Uma festa para os livros e para a leitura
livros, feiras literárias, formação leitora, literatura
sua prática / reflexão teórica
Carlos Seabra
01 de abril de 2010
Carlos Seabra*
Micronarrativa tem ingredientes do nosso tempo, como a velocidade e a condensação, a veiculação em celulares e painéis eletrônicos
O precursor e talvez o mais famoso microconto já produzido, do guatelmateco Augusto Monterroso, "Cuando despertó, el dinosaurio todavía estaba allí" (Quando acordou, o dinossauro ainda estava lá), consolidou uma vertente de microliteratura, o desafio de contar algo em pouquíssimas palavras de contados toques.
Autores conceituam e estipulam limites precisos, nascendo assim algumas classificações: nanocontos (até 50 letras, sem contar espaços e acentos), microcontos (até 150 toques, contando letras, espaços e pontuação) e minicontos (alguns estipulando 300 palavras; outros, 600 caracteres). Nada disso é muito rigoroso e depende de critérios editoriais de quem os adotou. O limite de 150 toques cabe no formato de envio de texto pelo celular, o chamado "torpedo". Hoje se usa muito o limite de 140 toques do Twitter - cada vez mais um difusor da microliteratura, que, provavelmente, acabará impondo este limite como padrão.
Antes de tudo uma brincadeira, os microcontos (nas vertentes de crônicas, contos, aforismos e outras) estarão próximos ao minimalismo pós-moderno? Uma coisa é fato, a micronarrativa contém ingredientes do nosso tempo, a velocidade e a condensação, a possibilidade de publicação em celulares, painéis eletrônicos, rodapé de e-mails (ou algo mais démodé: tampas de caixas de fósforos). Há neles algo dos haicais, a poesia japonesa, com três linhas e um total de 21 sílabas - de certa forma, com o poder de concisão destes, mas a liberdade da prosa.
Elo forte
Escritores já brincaram nessa seara, como Jorge Luis Borges, Julio Cortázar, Millôr Fernandes, Dalton Trevisan, ainda que sem pensar no conceito de "microcontos". Literatura de alta velocidade?
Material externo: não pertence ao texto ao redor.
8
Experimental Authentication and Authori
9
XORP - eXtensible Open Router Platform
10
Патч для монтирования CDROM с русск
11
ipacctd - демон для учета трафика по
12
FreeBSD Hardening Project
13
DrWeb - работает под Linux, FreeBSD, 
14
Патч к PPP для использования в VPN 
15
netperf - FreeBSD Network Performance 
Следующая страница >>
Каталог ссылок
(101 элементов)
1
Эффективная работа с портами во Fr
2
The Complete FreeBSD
Drummond já antecipava que "escrever é cortar palavras", Hemingway sugeriu "corte todo o resto e fique no essencial" e João Cabral proclamou "enxugar até a morte". Sônia Bertocchi diz, no blog "Lousa digital":
"Seguindo à risca a lição dos mestres, chegamos aos microcontos: 'miniaturas literárias' que cabem em panfletos, filipetas, camisetas, adesivos, postes, muros, tatuagens, cartão postal, hologramas, desenhos animados, arquitetura, instalação, música... e que podem ser lidas no ônibus, no metrô e... nas telas do computador (cá entre nós, um prato cheio para propostas atrativas de ensino de literatura e integração de novas tecnologias)".
De certa forma, o microconto tem outra dimensão: ele é como uma ligação muito forte através de um furinho de agulha no universo, algo que permite projetar uma imagem de uma realidade situada em outra dimensão. Como se por meio desse furo, dois cones se tocassem nas pontas, um menor, que é o que está escrito no microconto, e outro maior, que é a imaginação a partir da leitura - pois, mais do que contar uma história, um microconto sugere diversas, abrindo possibilidades para cada um completar as imagens, o roteiro, as alternativas de desdobramento.
Seja seu destino a publicação em celulares, camisetas, postais, folhetos na praia, cartazes nos postes, azulejos, hologramas, blogs, e-mails, no Twitter, o mero esquecimento ou o lixo, o microconto é um exercício de criatividade, síntese e algo muito divertido de escrever!
* Carlos Seabra é editor multimídia, coordenador editorial no núcleo Publicações Educação da TV Cultura.